Various album art from the label Longform Editions
Graphic by Drew Litowitz

Andrew Khedoori remembers when he first fell under the spell of a longform composition. As a volunteer at a Sydney-based community radio station in the late 1990s, he came across a three-CD set of Eliane Radigue’s Trilogie de la Mort in a pile of discs to be discarded. Intrigued by the cover, he took it home and found himself engrossed in its shape-shifting dronescapes, each one roughly an hour long. “I was aware that I needed to give myself over to it,” he recalls. “That’s what Longform Editions is about—giving yourself that space and time to absorb something and get out of it what you can.”

The premise behind Longform Editions is simple. Every two months, a batch of four releases appears, featuring four different artists. Each one contains a single track anywhere between 20 minutes and an hour. Within those temporal parameters, the field is wide open. A given release might be built around ambient drift, inky drones, or filmic scene-setting; synthesizers and field recordings abound. But listen carefully and you’ll also encounter pipe organ, piano, and even lap steel guitar. The important thing is where the music might take you if given your full attention.

Khedoori, who cofounded Longform Editions in 2018, prefers to not even think of it as a label. “A label usually tries to establish a kind of identity for itself,” he says over Zoom from his native Sydney. In contrast, Longform Editions has steered clear of anything like a signature sound. It’s digital-only, and its catalog is a revolving door. The four names in each batch of releases are drawn from diverse corners of experimental and electronic music—some well known, some not at all. “We think of it more like an ongoing conversation that a lot of different people are taking part in,” Khedoori says.
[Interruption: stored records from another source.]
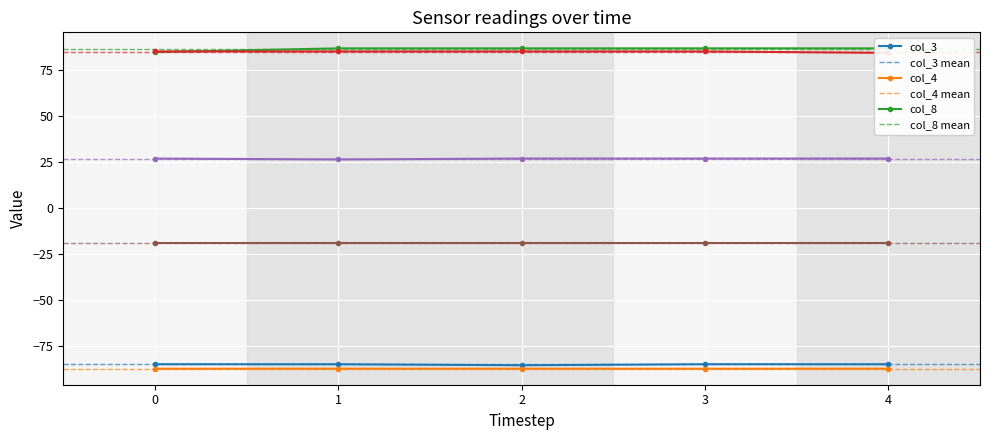

At how many categories does at least one series exceed -57?

5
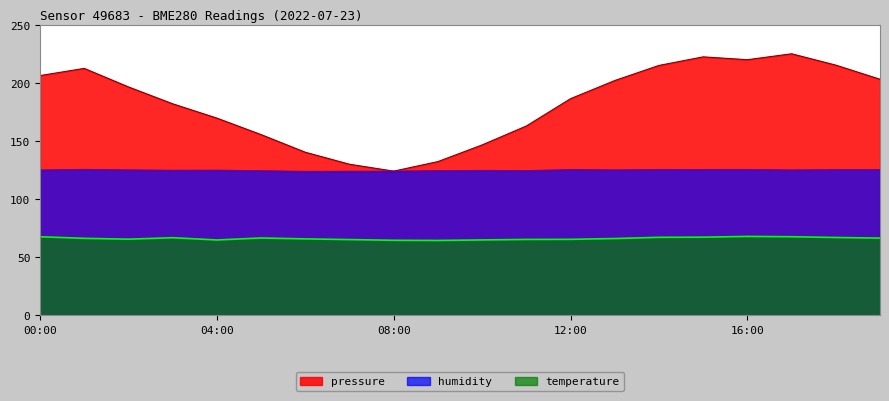

At 00:00, list the series in order from largest to smallest.

pressure, humidity, temperature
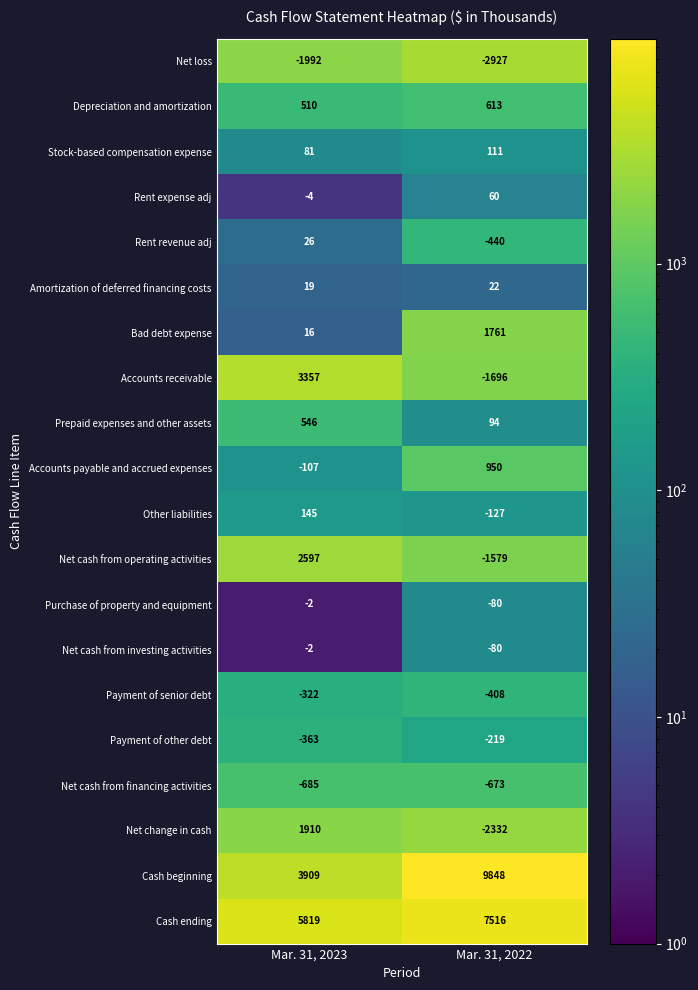

Which series has the largest total across all categories?

Cash beginning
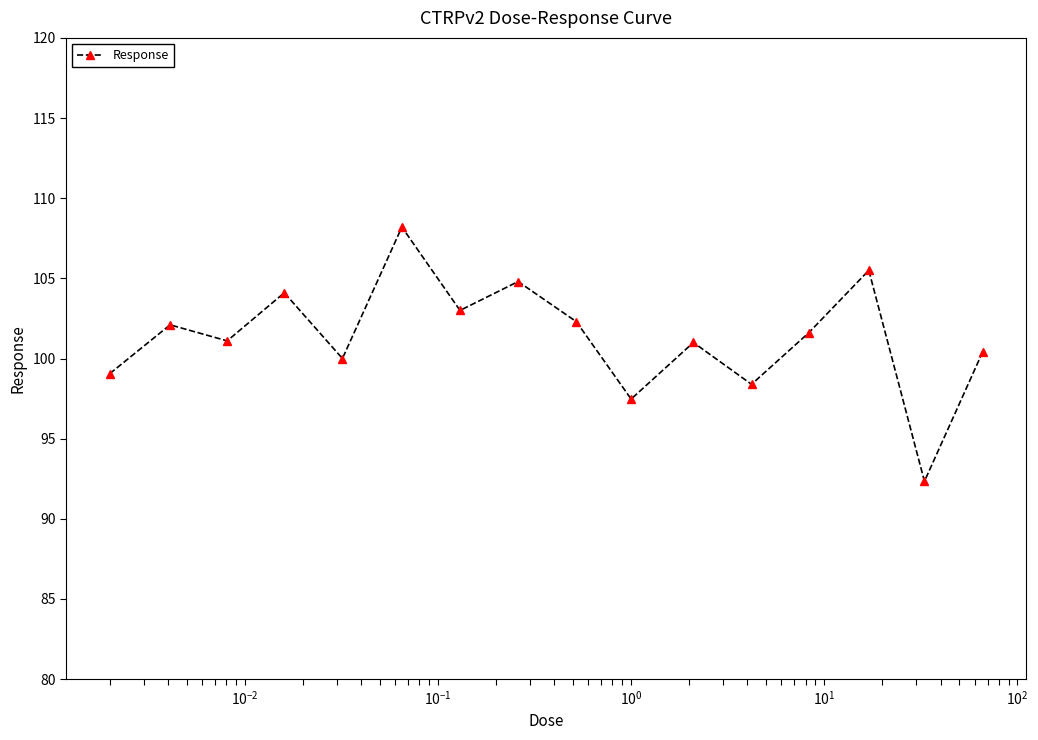

What is the maximum value shown in the chart?

108.2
Another metaphor he likes is the art museum; in fact, he calls the project “a gallery for listening.”

Before Longform Editions, Khedoori and label partner Mark Gowing ran Preservation, a more traditional record label, albeit with a similar focus on ambient and experimental music. But after 15 years and 70-some-odd releases—including records by the improvising guitarist Loren Connors and folk singer-songwriter Tara Jane O’Neil—they decided to try something new. At the same time, Khedoori says, “I started to think more deeply about my own type of listening.”

In his former day job as a music director at a public radio station, Khedoori found that the nonstop barrage of new releases was dulling his passion for music. “My listening became dissipated,” he admits. “And streaming became more of a hindrance than a help.” He increasingly found himself disillusioned with the “infinite library” promised by streaming services. “Music is an art form and should be absorbed in the same way you might absorb a painting in a gallery,” he adds. “We wanted to challenge the digital clutter that jams our phones, and we wanted to subvert the way we absorb and hear things.”

Still, Khedoori stresses that there is no one way to experience a Longform Editions release. Although influenced by Pauline Oliveros’ philosophy of Deep Listening—a mindful exercise that assumes the discipline of spiritual practice—he was leery of being too prescriptive, and his open-mindedness is reflected in the varied attitudes that artists bring to their own work in the series. In a text accompanying her contribution to the series, Danish sound artist Sofie Birch encourages a “silent contract of patience and awareness” between creator and listener. Los Angeles beat musician Ahnnu, on the other hand, favors more distracted modes of encountering art. “I wouldn’t recommend a listener to listen to a piece of music too closely,” he writes; he believes his music is best understood when one’s attention is allowed to roam.